Und ich war stolz, dass ich das tun konnte, denn ich hatte mir gerade meine eigene kleine Blitzanlage gekauft, die ich nun einweihte.
Und ein wenig war ich auch verzweifelt.
Nach meiner Meisterprüfung hatte ich so lange eine Arbeit gesucht, bis meine finanziellen Reserven zur Neige gingen. Dann fand ich mich, noch schneller als befürchtet, ernüchtert an der Bandstraße im 4-Schicht-Betrieb als Maschinenführer wieder.
Aber die Fotografie wollte ich nicht loslassen. In meiner Freizeit fotografierte ich mehrmals in der Woche hübsche Mädchen in meinem Schlafzimer, und meine größte Sorge war, dass der Nachschub versiegen könnte und ich keine Models mehr finden würde.

Bis dahin hatte ich mit Fotografie nicht all zu viel zu tun. Meinen Wusch, Fotograf zu werden, fasste ich zwar bereits an meinem ersten Schultag. Mein Vater machte von mir ein Schulanfangsbild mit Schultüte, und dann durfte ich selbst ein Bild fotografieren.
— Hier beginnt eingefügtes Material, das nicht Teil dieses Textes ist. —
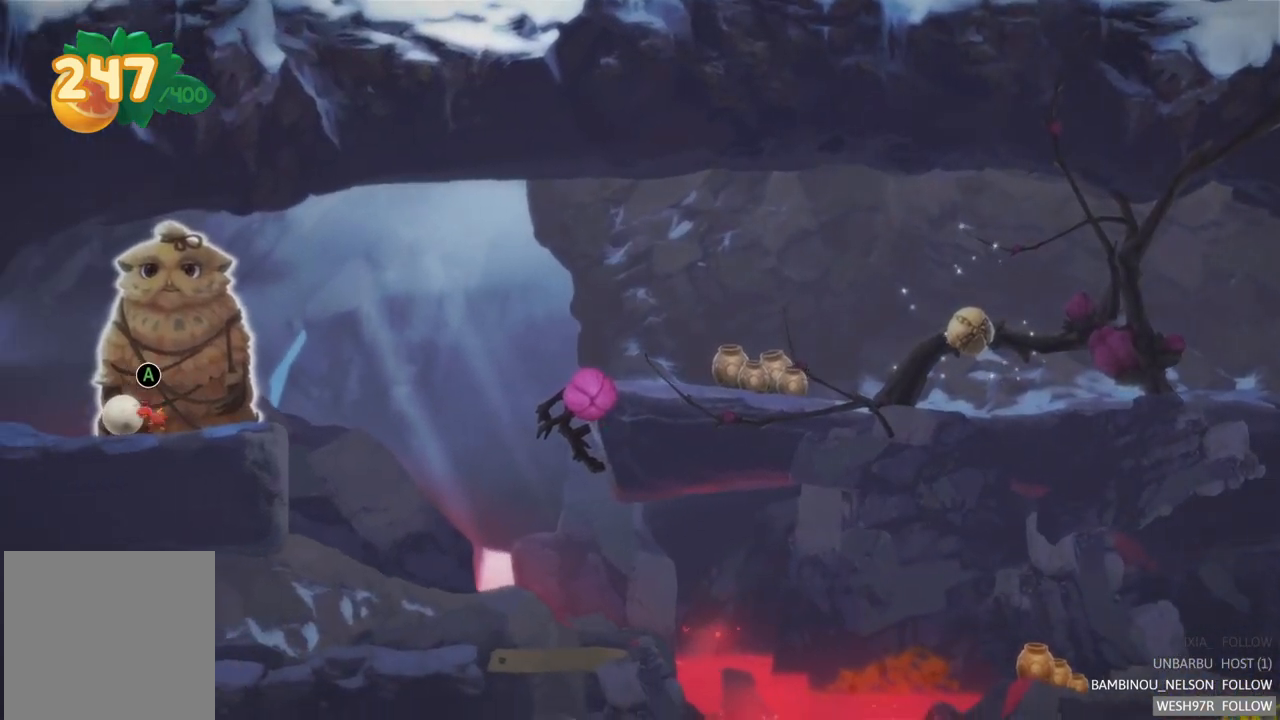
{"buttons": [], "left_stick": "left", "right_stick": "center", "events": []}
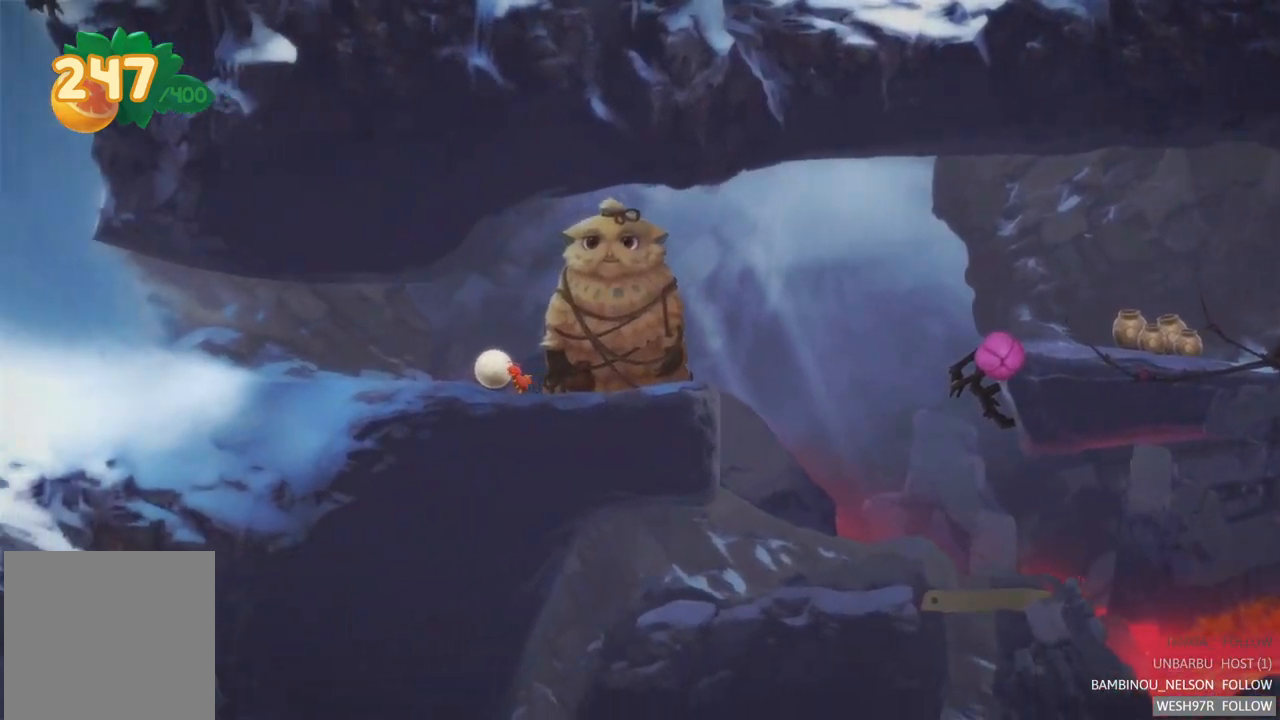
{"buttons": [], "left_stick": "center", "right_stick": "center", "events": [[400, "left_stick", "center"]]}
Noch heute weiß ich, wie aufgeregt ich war, als ich merkte, dass der Horizont ganz schief wird, wenn ich die Kamera nicht gerade hielt.
Nachdem mir später ab der sechsten Klasse alle Berufsberater erzählten, dass Fotograf ein Modeberuf sei und es keine Chance auf eine Lehrstelle gäbe, musste ich das Heft selbst in die Hand nehmen. Von der Bank ließ ich mir für 20 Mark zwei Rollen 10-Pfennig-Münzen geben.
Ich fuhr nach München und suchte mir einen Platz, an dem 8 Telefonhäuschen nebeneinander standen, um nicht gestört zu werden. Dann blätterte ich das Brachenverzeichnis auf und führte 96 Telefongespräche mit Fotogeschäften. Ich kassierte 93 Absagen. Aber auch eine Lehrstelle.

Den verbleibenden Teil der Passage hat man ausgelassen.